[Dataset records]

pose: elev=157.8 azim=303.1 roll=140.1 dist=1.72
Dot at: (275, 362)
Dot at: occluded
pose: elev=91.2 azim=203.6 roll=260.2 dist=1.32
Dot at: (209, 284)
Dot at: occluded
==
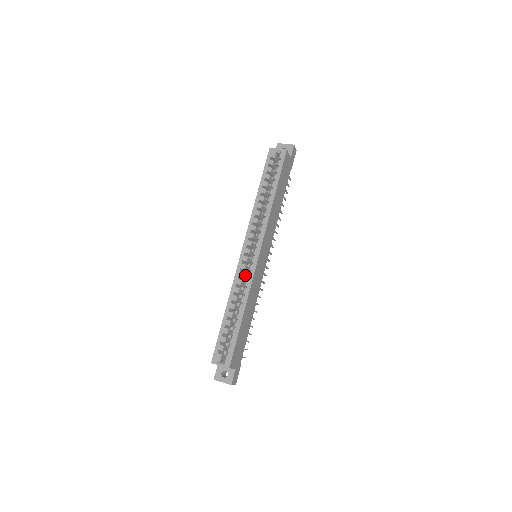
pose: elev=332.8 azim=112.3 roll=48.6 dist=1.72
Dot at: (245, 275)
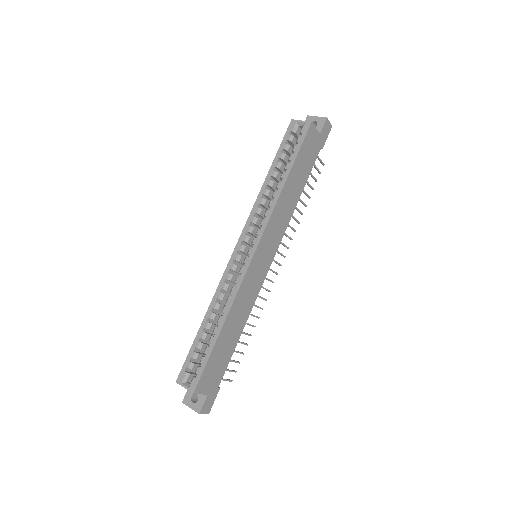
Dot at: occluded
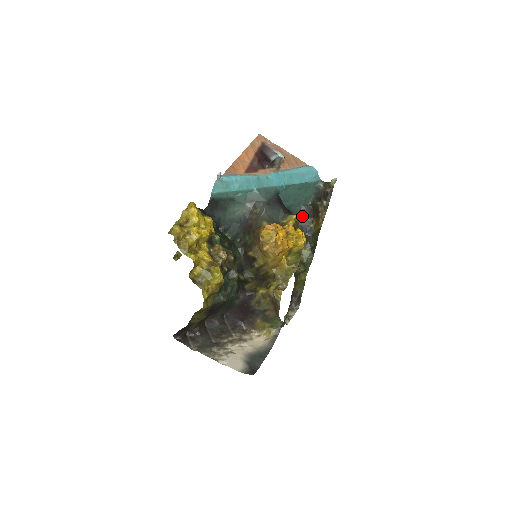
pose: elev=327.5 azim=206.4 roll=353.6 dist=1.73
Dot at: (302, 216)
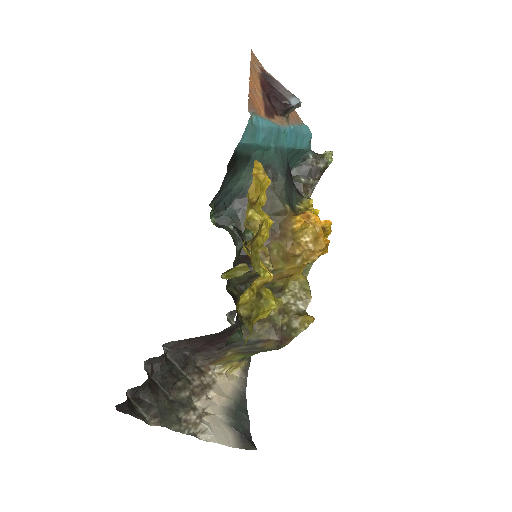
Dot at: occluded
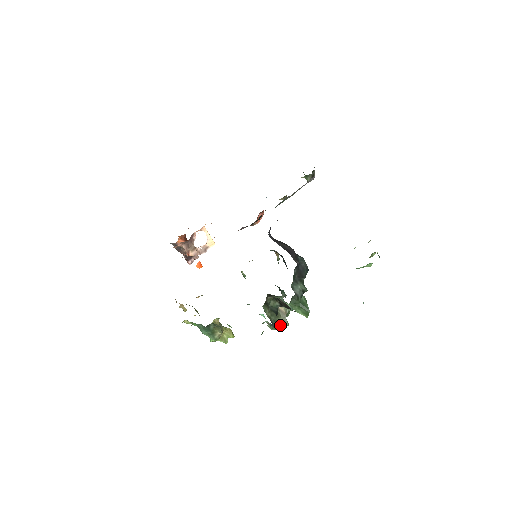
...
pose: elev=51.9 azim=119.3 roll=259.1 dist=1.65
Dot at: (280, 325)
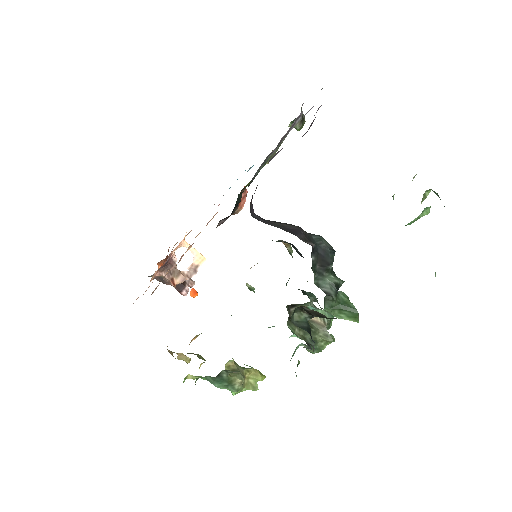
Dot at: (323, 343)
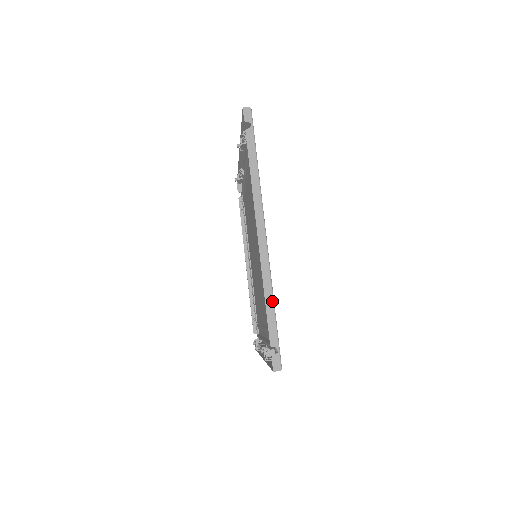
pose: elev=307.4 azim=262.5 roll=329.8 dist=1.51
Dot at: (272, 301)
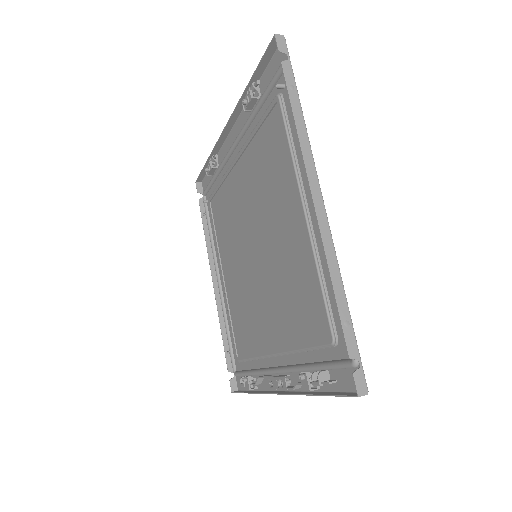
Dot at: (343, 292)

### EXERCISE DETAILS:
Retype the records from the line with "pose: elev=307.4 azim=262.5" up to and including the line with "Dot at: (343, 292)", leaving out the pictures.

### ANSWER TO THIS PROBLEM:
pose: elev=307.4 azim=262.5 roll=329.8 dist=1.51
Dot at: (272, 301)
Dot at: (343, 292)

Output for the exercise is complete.